### Problem
Please copy the forum thread on Sony memory cards below, starting with "I think they'd" and going on through "to make money.", and swap "proprietary media" for "exclusive media" everywhere it appears.

### Source document
▽
Still doesn't explain why they couldn't just use a sd/microsd reader like every other handheld device


----------



## Guild McCommunist (Nov 27, 2011)

Fear Zoa said:


> Still doesn't explain why they couldn't just use a sd/microsd reader like every other handheld device



I think they'd have to license out SD cards. See Foxi's post below. Plus the market for them is so huge that no one would buy Sony branded cards, they'd probably just stick to whatever one they already have. You go with proprietary media and you monopolize the market on your medium before it's even out. You can control prices and basically do whatever the fuck you want until 3rd parties jump on the ball (if they even bother).

EDIT: Sony, like any other company, isn't in the business to be friendly. They're in it to make money.


----------



## Foxi4 (Nov 27, 2011)

Guild McCommunist said:


> Fear Zoa said:
> 
> 
> > Still doesn't explain why they couldn't just use a sd/microsd reader like every other handheld device
> ...



They wouldn't. Sony Engineering Corporation, the minds behind most Sony designs are a part of the SD Association.


----------



## 431unknown (Nov 27, 2011)

I'll probablly pick up an 8Gb at launch seems about the right size for me for  now.


----------



## Guild McCommunist (Nov 27, 2011)

Foxi4 said:


> They wouldn't. Sony Engineering Corporation, the minds behind most Sony designs are a part of the SD Association.



Oh, my bad, I wasn't quite sure if they were or not.

I'll just stick to the latter point


----------



## Foxi4 (Nov 27, 2011)

Guild McCommunist said:


> Foxi4 said:
> 
> 
> > They wouldn't. Sony Engineering Corporation, the minds behind most Sony designs are a part of the SD Association.
> ...



Well, Sony Computer Entertainment isn't, but I'd assume that they share the "license" since it's a "siamese sister company".


----------



## Guild McCommunist (Nov 27, 2011)

Foxi4 said:


> Well, Sony Computer Entertainment isn't, but I'd assume that they share the "license" since it's a "siamese sister company".



They'd probably have SEC make the cards if they wanted to pursue SD cards, but why do that when you can make larger profit on a media you own exclusively? As people said, the Vita is relatively cheap considering its specs and stuff (although Sony has said they're not selling on a loss this time). Still, without much room for profit, they're probably banking on they're accessories, storage media, and of course games to fill the gap.
△
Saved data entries
▽
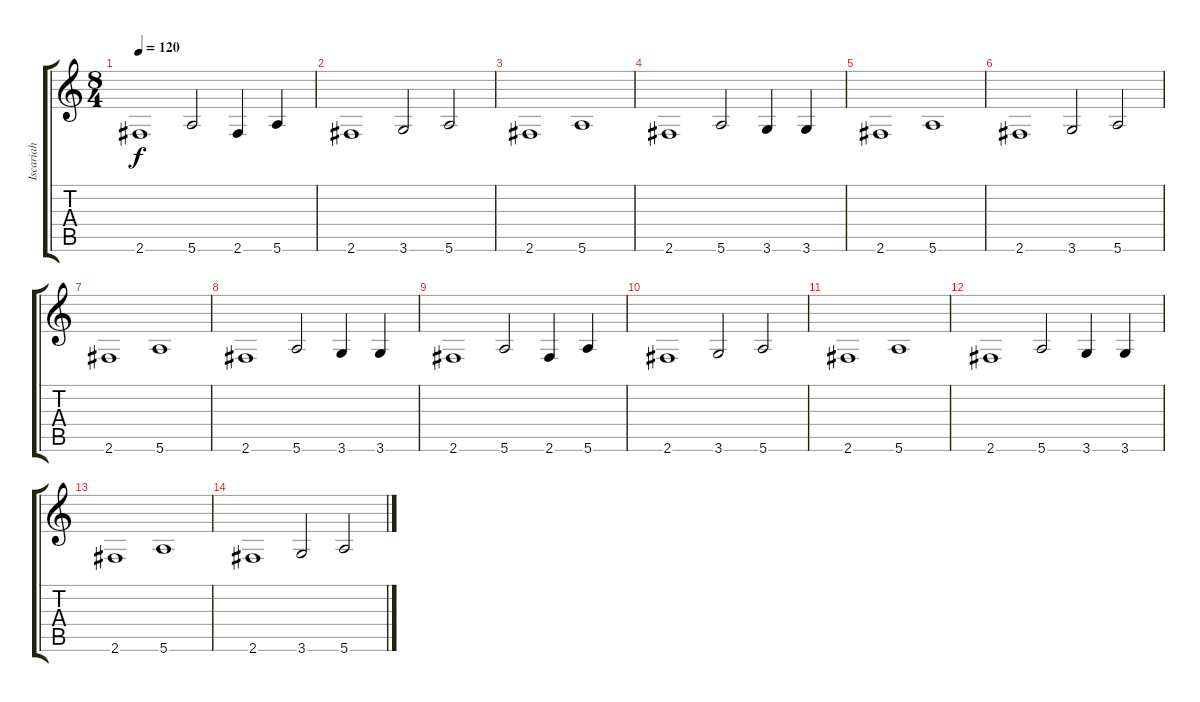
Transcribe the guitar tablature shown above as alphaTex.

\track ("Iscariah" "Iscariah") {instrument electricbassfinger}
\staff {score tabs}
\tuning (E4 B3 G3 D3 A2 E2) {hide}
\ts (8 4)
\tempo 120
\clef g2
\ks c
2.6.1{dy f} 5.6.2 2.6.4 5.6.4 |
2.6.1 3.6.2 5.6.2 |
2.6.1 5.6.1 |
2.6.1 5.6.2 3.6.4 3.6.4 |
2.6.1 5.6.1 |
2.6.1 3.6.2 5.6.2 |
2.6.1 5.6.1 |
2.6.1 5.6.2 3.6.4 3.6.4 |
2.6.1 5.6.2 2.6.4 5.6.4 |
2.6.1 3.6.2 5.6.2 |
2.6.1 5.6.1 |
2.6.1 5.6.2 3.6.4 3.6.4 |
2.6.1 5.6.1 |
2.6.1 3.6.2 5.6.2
△
### Solution to the problem
I think they'd have to license out SD cards. See Foxi's post below. Plus the market for them is so huge that no one would buy Sony branded cards, they'd probably just stick to whatever one they already have. You go with exclusive media and you monopolize the market on your medium before it's even out. You can control prices and basically do whatever the fuck you want until 3rd parties jump on the ball (if they even bother).

EDIT: Sony, like any other company, isn't in the business to be friendly. They're in it to make money.